Image credit: “Big Fish Eat Little Fish,” engraving, 1557, Pieter van der Heyden, after Pieter Bruegel the Elder and Hieronymus Bosch, National Gallery of Art
By Jason Zweig | Sept. 15, 2015 3:43 p.m. ET
The free market isn’t merely the best mechanism ever devised to provide people with what they want; it is also the best mechanism ever devised to provide people with what they don’t want. That is the thesis of the new book Phishing for Phools: The Economics of Manipulation and Deception, by Nobel laureates in economics George A. Akerlof and Robert J. Shiller.
In their book, a business “phishes” when it exploits the informational and emotional weaknesses of customers in order to sell them goods, services or investments that might be harmful. (Think of cigarettes, gambling, flawed pharmaceuticals such as the withdrawn arthritis drug Vioxx, or complex investments with hidden risks like the mortgage securities that were at the heart of the 2008-2009 financial crisis.) A “phool” is anyone who falls for such phishing.

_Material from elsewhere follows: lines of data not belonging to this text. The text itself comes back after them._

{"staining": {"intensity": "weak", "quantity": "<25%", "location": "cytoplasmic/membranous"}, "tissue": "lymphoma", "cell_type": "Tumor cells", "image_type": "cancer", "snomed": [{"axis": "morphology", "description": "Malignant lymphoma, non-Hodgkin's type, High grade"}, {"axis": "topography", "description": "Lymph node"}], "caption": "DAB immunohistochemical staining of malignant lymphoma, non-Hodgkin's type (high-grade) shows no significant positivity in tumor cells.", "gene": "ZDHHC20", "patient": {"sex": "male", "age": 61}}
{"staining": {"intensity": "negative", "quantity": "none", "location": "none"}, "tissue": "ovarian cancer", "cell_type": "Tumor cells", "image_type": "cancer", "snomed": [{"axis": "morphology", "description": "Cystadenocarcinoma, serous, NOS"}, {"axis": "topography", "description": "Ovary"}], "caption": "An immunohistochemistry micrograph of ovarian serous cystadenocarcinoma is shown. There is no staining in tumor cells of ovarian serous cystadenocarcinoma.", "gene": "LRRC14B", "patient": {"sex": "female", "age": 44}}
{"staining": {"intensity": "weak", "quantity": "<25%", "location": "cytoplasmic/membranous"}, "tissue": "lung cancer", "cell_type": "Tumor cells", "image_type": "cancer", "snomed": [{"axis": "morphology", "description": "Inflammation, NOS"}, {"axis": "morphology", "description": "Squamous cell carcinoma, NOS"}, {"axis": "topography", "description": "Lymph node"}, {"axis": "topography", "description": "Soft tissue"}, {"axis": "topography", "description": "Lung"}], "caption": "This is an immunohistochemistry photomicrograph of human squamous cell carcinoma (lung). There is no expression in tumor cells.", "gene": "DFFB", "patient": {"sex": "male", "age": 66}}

While some of the argument may seem obvious—surely it isn’t a surprise that some people cheat at least some of the time—“Phishing for Phools” contends that free markets can create fertile opportunities to profit from dishonesty.
Mr. Akerlof is a professor of economics at Georgetown University and the husband of Federal Reserve Chairwoman Janet Yellen; Mr. Shiller, a professor of finance at Yale University and author of Irrational Exuberance. The two discussed the book in a recent interview.
Q: Why do businesses “phish” for “phools”?
Robert Shiller: A fundamental concept of psychology is that people often make decisions they’re not happy about. That’s why people go see therapists! If businesses have a chance to profit by tempting us into making decisions that are good for them but bad for us, they will take it. They have just as powerful an incentive to provide us with what we don’t want as to provide us with what we do want.
Q: What is “reputation mining” and how can it lead to deception?
George Akerlof: Let’s say you have this reputation for selling wonderful avocados. Then you have the opportunity to start selling people awful avocados if that’s more profitable. We think that’s how things [happened] in financial markets [before] the 2008 financial crisis.
RS: Financial markets are a special case because they present, for most people, a very difficult judgment about the future: What is this market going to do? It invites a kind of exploitation of them by storytellers, people who will play tricks on them to get their money to manage. In many cases, they’re more salespeople than market researchers.
Q: Are there different kinds of phools?
RS: An information phool is someone who has been fed a biased set of information so that they then would make erroneous judgments. A psychological phool is someone who is affected by his or her own feelings, emotions and psychological anomalies. Information phools and psychological phools are everywhere, and you might be one of them. We know that we are.
Q: But why isn’t phishing competed away? Why don’t customers do business only with those who treat them fairly?
RS: Often the glitch in your defenses is very subtle and even the phisher doesn’t know exactly how it works. Also, businesses play tricks, and [their] competitors play tricks. Businesses often have tight profit margins. They can’t give money away. So they have to play the same tricks themselves. Professionals develop skills in manipulating people, and there’s a survival of the fittest for them: The very best ones amplify and are everywhere in their impact.
Q: The book argues that incentives will inevitably lead some people to manipulate and cheat others. Doesn’t every five-year-old child learn on the playground that some kids cheat when they trade candy and gum? Doesn’t everybody already know what you’re saying?
GA: Everybody thinks they know it. But people think of manipulation and deception as things that take place on a one-off basis, not as something that’s inevitable. Phishing is as universal as the benevolence of the butcher and the brewer and the baker that Adam Smith talked about.
Q: You ate cat food to research a common way you think consumers may be phished by marketers.
RS: The labels on the cans said things like ‘roast beef paté’; things that we would see in a restaurant. So I said, if they say that, it must be something like that. I tried tasting it, and they all tasted pretty much the same. They tasted like cat food. There is an artificial reality that is created by marketing.
Q: How can investors minimize the risks of being phished for a phool?
GA: They should bear in mind that asset prices reflect the stories being told about those assets. Those stories do not just reflect economic fundamentals; significant parts of them are generated by those whose livelihood depends on making a sale. For this basic reason, financial markets are filled with phishing for phools.
RS: Investors should always remember that a profitable phish is to design investment pitches around their preconceptions. A search of the phrase “stocks have always outperformed” on Google Ngrams shows that the phrase first appeared around the bottom of the market in 1982; its use exploded until the market peak in 2000. Why? Because with a rising market it was advantageous for phishermen to suggest that this up market would continue forever.